+++ AVAILABLE DATA +++

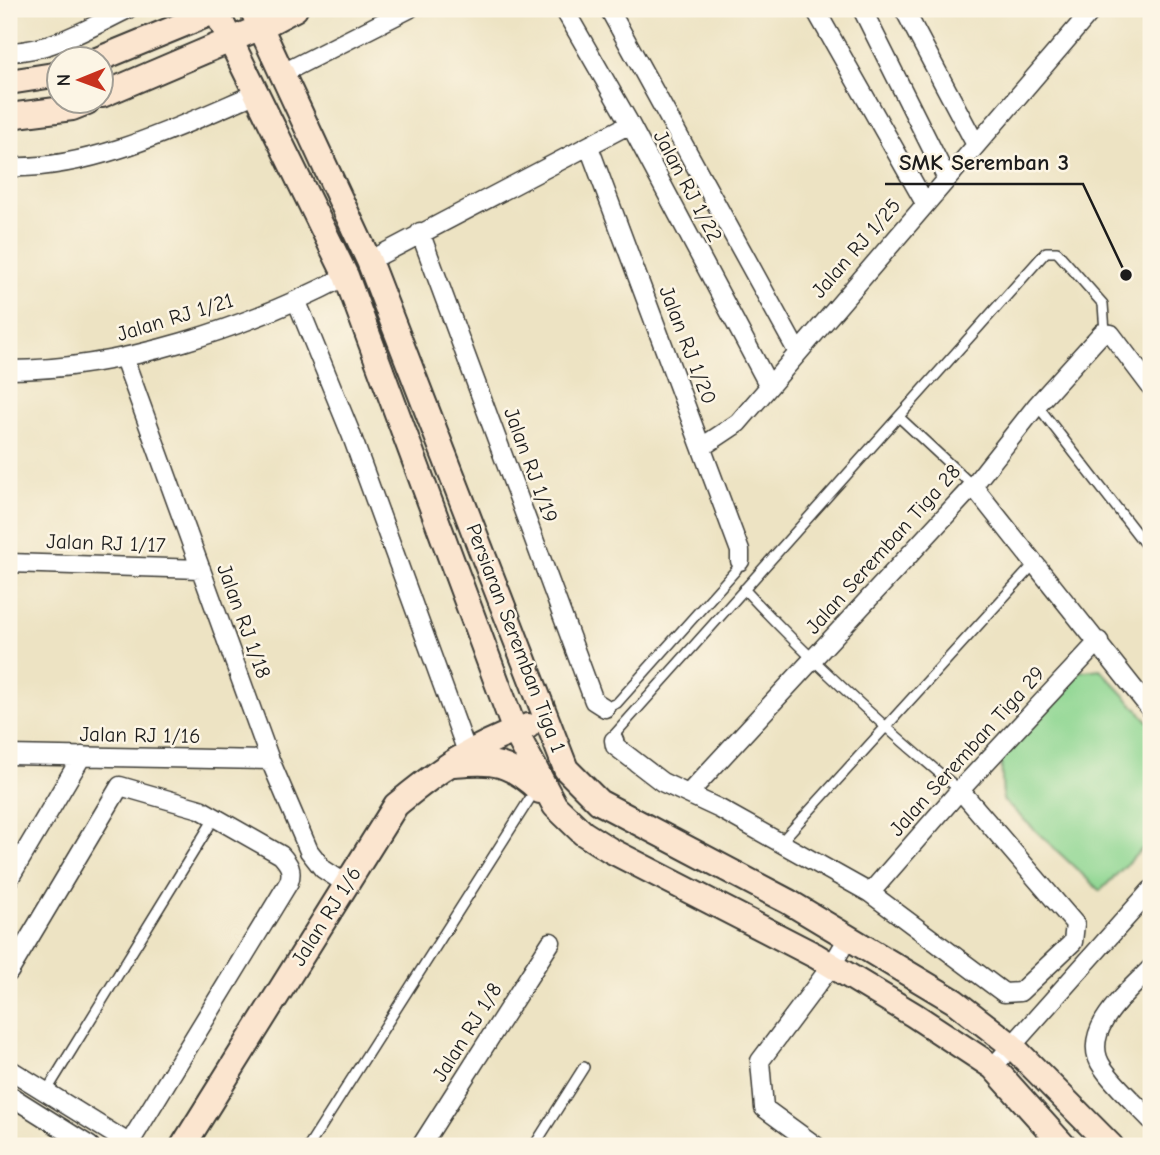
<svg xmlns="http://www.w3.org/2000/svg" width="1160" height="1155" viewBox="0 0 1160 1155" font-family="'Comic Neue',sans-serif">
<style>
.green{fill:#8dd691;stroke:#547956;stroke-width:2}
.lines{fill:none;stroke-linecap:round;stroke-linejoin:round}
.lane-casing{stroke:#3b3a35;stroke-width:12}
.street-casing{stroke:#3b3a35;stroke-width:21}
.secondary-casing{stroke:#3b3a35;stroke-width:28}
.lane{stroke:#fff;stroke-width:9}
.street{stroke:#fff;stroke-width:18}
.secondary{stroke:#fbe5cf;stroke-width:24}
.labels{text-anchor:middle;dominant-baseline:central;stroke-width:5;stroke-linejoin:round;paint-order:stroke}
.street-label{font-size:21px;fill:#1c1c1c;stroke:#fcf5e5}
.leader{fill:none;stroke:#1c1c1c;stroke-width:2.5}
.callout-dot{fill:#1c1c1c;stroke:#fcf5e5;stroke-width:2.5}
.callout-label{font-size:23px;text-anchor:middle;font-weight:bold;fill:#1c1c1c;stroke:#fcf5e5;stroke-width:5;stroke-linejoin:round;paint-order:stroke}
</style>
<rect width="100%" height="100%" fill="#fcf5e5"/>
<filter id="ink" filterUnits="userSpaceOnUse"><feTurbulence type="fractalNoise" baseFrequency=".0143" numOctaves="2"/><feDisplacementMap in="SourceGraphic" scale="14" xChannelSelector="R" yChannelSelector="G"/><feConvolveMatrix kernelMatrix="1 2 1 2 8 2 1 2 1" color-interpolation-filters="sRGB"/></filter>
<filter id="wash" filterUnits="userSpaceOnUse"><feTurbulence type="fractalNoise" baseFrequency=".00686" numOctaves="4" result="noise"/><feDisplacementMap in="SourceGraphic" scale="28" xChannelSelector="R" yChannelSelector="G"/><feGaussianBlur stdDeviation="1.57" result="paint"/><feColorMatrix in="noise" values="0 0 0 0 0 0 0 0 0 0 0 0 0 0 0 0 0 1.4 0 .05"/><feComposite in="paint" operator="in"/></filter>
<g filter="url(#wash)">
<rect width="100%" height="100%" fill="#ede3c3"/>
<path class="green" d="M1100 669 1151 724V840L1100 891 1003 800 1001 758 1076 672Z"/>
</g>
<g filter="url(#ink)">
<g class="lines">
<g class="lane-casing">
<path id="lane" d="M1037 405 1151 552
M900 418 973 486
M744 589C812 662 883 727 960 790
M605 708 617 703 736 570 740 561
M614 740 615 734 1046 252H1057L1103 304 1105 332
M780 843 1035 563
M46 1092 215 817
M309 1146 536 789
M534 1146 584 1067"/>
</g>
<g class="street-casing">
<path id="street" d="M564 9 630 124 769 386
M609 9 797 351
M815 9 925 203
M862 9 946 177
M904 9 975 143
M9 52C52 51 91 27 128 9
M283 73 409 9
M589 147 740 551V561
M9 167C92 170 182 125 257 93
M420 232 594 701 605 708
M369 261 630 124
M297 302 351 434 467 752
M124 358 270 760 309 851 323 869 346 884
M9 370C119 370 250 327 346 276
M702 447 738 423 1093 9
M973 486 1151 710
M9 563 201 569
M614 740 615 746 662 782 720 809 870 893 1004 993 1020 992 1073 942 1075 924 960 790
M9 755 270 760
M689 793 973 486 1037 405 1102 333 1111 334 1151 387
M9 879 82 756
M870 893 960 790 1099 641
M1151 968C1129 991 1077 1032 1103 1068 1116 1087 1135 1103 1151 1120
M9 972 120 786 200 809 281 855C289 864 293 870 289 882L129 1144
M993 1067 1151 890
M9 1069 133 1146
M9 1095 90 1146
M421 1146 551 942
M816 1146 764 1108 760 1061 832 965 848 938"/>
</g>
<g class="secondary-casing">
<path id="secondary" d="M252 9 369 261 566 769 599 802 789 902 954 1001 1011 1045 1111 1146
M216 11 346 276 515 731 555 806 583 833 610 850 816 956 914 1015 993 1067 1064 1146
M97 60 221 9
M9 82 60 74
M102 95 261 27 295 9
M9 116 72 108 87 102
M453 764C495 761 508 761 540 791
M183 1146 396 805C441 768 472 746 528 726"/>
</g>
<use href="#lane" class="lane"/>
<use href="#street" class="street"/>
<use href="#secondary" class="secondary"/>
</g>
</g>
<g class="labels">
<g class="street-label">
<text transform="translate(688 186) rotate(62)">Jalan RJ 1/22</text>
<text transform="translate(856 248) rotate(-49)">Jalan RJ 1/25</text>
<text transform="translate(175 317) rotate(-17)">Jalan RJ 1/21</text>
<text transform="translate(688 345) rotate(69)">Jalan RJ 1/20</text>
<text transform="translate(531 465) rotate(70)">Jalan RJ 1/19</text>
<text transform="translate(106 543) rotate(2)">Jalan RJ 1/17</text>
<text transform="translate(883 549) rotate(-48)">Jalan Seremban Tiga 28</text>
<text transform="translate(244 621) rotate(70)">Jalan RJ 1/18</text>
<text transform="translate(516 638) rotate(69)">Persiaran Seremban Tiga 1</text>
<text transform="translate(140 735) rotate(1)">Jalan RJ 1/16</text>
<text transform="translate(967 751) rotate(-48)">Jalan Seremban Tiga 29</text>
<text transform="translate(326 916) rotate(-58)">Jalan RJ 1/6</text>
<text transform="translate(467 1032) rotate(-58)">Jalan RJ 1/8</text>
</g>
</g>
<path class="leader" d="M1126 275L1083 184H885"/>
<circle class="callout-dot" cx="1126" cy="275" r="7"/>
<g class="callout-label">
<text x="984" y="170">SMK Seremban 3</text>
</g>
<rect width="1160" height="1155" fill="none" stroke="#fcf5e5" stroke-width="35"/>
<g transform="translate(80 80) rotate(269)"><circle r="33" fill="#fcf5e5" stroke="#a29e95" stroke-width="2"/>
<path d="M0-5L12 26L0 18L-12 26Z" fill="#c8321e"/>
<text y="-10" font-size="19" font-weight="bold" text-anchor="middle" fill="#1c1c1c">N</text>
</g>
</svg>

+++

■ **EXERCISE DIRECTIONS**: Please copy out the whole listing exactly, minus its pictures.

■ **TASK SOLUTION**:
<svg xmlns="http://www.w3.org/2000/svg" width="1160" height="1155" viewBox="0 0 1160 1155" font-family="'Comic Neue',sans-serif">
<style>
.green{fill:#8dd691;stroke:#547956;stroke-width:2}
.lines{fill:none;stroke-linecap:round;stroke-linejoin:round}
.lane-casing{stroke:#3b3a35;stroke-width:12}
.street-casing{stroke:#3b3a35;stroke-width:21}
.secondary-casing{stroke:#3b3a35;stroke-width:28}
.lane{stroke:#fff;stroke-width:9}
.street{stroke:#fff;stroke-width:18}
.secondary{stroke:#fbe5cf;stroke-width:24}
.labels{text-anchor:middle;dominant-baseline:central;stroke-width:5;stroke-linejoin:round;paint-order:stroke}
.street-label{font-size:21px;fill:#1c1c1c;stroke:#fcf5e5}
.leader{fill:none;stroke:#1c1c1c;stroke-width:2.5}
.callout-dot{fill:#1c1c1c;stroke:#fcf5e5;stroke-width:2.5}
.callout-label{font-size:23px;text-anchor:middle;font-weight:bold;fill:#1c1c1c;stroke:#fcf5e5;stroke-width:5;stroke-linejoin:round;paint-order:stroke}
</style>
<rect width="100%" height="100%" fill="#fcf5e5"/>
<filter id="ink" filterUnits="userSpaceOnUse"><feTurbulence type="fractalNoise" baseFrequency=".0143" numOctaves="2"/><feDisplacementMap in="SourceGraphic" scale="14" xChannelSelector="R" yChannelSelector="G"/><feConvolveMatrix kernelMatrix="1 2 1 2 8 2 1 2 1" color-interpolation-filters="sRGB"/></filter>
<filter id="wash" filterUnits="userSpaceOnUse"><feTurbulence type="fractalNoise" baseFrequency=".00686" numOctaves="4" result="noise"/><feDisplacementMap in="SourceGraphic" scale="28" xChannelSelector="R" yChannelSelector="G"/><feGaussianBlur stdDeviation="1.57" result="paint"/><feColorMatrix in="noise" values="0 0 0 0 0 0 0 0 0 0 0 0 0 0 0 0 0 1.4 0 .05"/><feComposite in="paint" operator="in"/></filter>
<g filter="url(#wash)">
<rect width="100%" height="100%" fill="#ede3c3"/>
<path class="green" d="M1100 669 1151 724V840L1100 891 1003 800 1001 758 1076 672Z"/>
</g>
<g filter="url(#ink)">
<g class="lines">
<g class="lane-casing">
<path id="lane" d="M1037 405 1151 552
M900 418 973 486
M744 589C812 662 883 727 960 790
M605 708 617 703 736 570 740 561
M614 740 615 734 1046 252H1057L1103 304 1105 332
M780 843 1035 563
M46 1092 215 817
M309 1146 536 789
M534 1146 584 1067"/>
</g>
<g class="street-casing">
<path id="street" d="M564 9 630 124 769 386
M609 9 797 351
M815 9 925 203
M862 9 946 177
M904 9 975 143
M9 52C52 51 91 27 128 9
M283 73 409 9
M589 147 740 551V561
M9 167C92 170 182 125 257 93
M420 232 594 701 605 708
M369 261 630 124
M297 302 351 434 467 752
M124 358 270 760 309 851 323 869 346 884
M9 370C119 370 250 327 346 276
M702 447 738 423 1093 9
M973 486 1151 710
M9 563 201 569
M614 740 615 746 662 782 720 809 870 893 1004 993 1020 992 1073 942 1075 924 960 790
M9 755 270 760
M689 793 973 486 1037 405 1102 333 1111 334 1151 387
M9 879 82 756
M870 893 960 790 1099 641
M1151 968C1129 991 1077 1032 1103 1068 1116 1087 1135 1103 1151 1120
M9 972 120 786 200 809 281 855C289 864 293 870 289 882L129 1144
M993 1067 1151 890
M9 1069 133 1146
M9 1095 90 1146
M421 1146 551 942
M816 1146 764 1108 760 1061 832 965 848 938"/>
</g>
<g class="secondary-casing">
<path id="secondary" d="M252 9 369 261 566 769 599 802 789 902 954 1001 1011 1045 1111 1146
M216 11 346 276 515 731 555 806 583 833 610 850 816 956 914 1015 993 1067 1064 1146
M97 60 221 9
M9 82 60 74
M102 95 261 27 295 9
M9 116 72 108 87 102
M453 764C495 761 508 761 540 791
M183 1146 396 805C441 768 472 746 528 726"/>
</g>
<use href="#lane" class="lane"/>
<use href="#street" class="street"/>
<use href="#secondary" class="secondary"/>
</g>
</g>
<g class="labels">
<g class="street-label">
<text transform="translate(688 186) rotate(62)">Jalan RJ 1/22</text>
<text transform="translate(856 248) rotate(-49)">Jalan RJ 1/25</text>
<text transform="translate(175 317) rotate(-17)">Jalan RJ 1/21</text>
<text transform="translate(688 345) rotate(69)">Jalan RJ 1/20</text>
<text transform="translate(531 465) rotate(70)">Jalan RJ 1/19</text>
<text transform="translate(106 543) rotate(2)">Jalan RJ 1/17</text>
<text transform="translate(883 549) rotate(-48)">Jalan Seremban Tiga 28</text>
<text transform="translate(244 621) rotate(70)">Jalan RJ 1/18</text>
<text transform="translate(516 638) rotate(69)">Persiaran Seremban Tiga 1</text>
<text transform="translate(140 735) rotate(1)">Jalan RJ 1/16</text>
<text transform="translate(967 751) rotate(-48)">Jalan Seremban Tiga 29</text>
<text transform="translate(326 916) rotate(-58)">Jalan RJ 1/6</text>
<text transform="translate(467 1032) rotate(-58)">Jalan RJ 1/8</text>
</g>
</g>
<path class="leader" d="M1126 275L1083 184H885"/>
<circle class="callout-dot" cx="1126" cy="275" r="7"/>
<g class="callout-label">
<text x="984" y="170">SMK Seremban 3</text>
</g>
<rect width="1160" height="1155" fill="none" stroke="#fcf5e5" stroke-width="35"/>
<g transform="translate(80 80) rotate(269)"><circle r="33" fill="#fcf5e5" stroke="#a29e95" stroke-width="2"/>
<path d="M0-5L12 26L0 18L-12 26Z" fill="#c8321e"/>
<text y="-10" font-size="19" font-weight="bold" text-anchor="middle" fill="#1c1c1c">N</text>
</g>
</svg>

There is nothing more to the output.